Monday, December 29, 2008

Feelings, whoa, oh, oh... pffft

Ever have one of those days, weeks, maybe even years, where you know something is out of whack and you just can’t put your finger on it?

Ever feel you should follow your intuition no matter how crazy everyone else thinks it is?

Ever have feelings that your mind refuses to allow you to shake, even when logic tells you that no one would understand your feelings but you? (But of course, someone would…)

It’s an interesting place to be, sometimes.

I don’t mean to sound morose. Not at all. I'm not having bad feelings. Feelings are a great barometer. Well followed, strong, unabashed unashamed intuition can make one a successful psychic. At the other end, survival of the species has required us to possess and maintain healthy feelings of flight or fight, fear, pain, hunger, etc... They’re very important to growth and survival.

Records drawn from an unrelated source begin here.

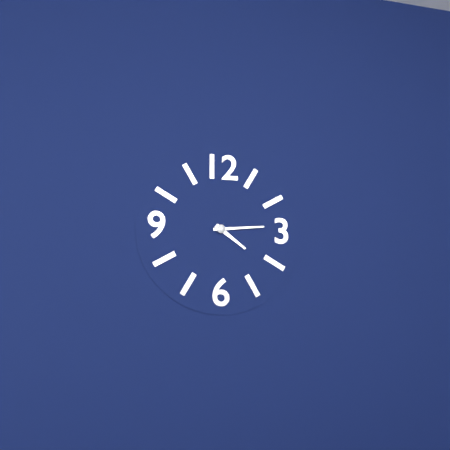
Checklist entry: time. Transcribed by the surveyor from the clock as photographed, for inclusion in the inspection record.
4:14
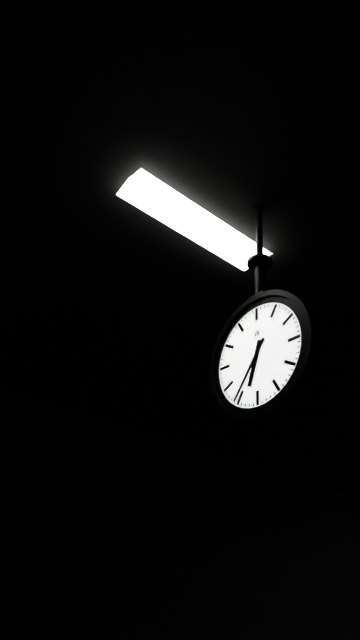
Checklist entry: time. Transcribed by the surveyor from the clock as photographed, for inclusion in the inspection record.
6:36
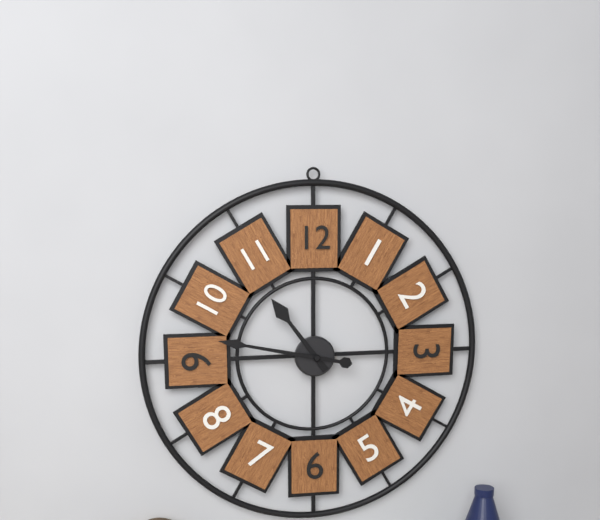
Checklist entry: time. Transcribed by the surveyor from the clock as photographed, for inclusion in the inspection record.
10:47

It’s interesting to me, how many of our feelings we overlook or brush off everyday. Feelings we were made and bred to have. Some are feelings we were taught not to verbalize – both the perceived positive and negative. I mean the intuitive thoughts and impulses about ourselves and others that occur in a nanosecond that are warning us or soothing us, lifting us or dragging us. What do we with them, how do we be appropriate with them – everything from love to rancor? How do we use them fully, without them using us? How do we validate them and use them as the finest of tools? And how do we love them all?

I’m just saying…

Oh, and don’t worry. My intuition is not telling me anything about the world ending, or anything terrible like that. Just change, ya know? I feel it at this time of year more than any other. It makes me think. And I think enough as it is. In 2009 I will have to set about feeling more, and maybe thinking less. Heh. Oh, and have a lot more fun.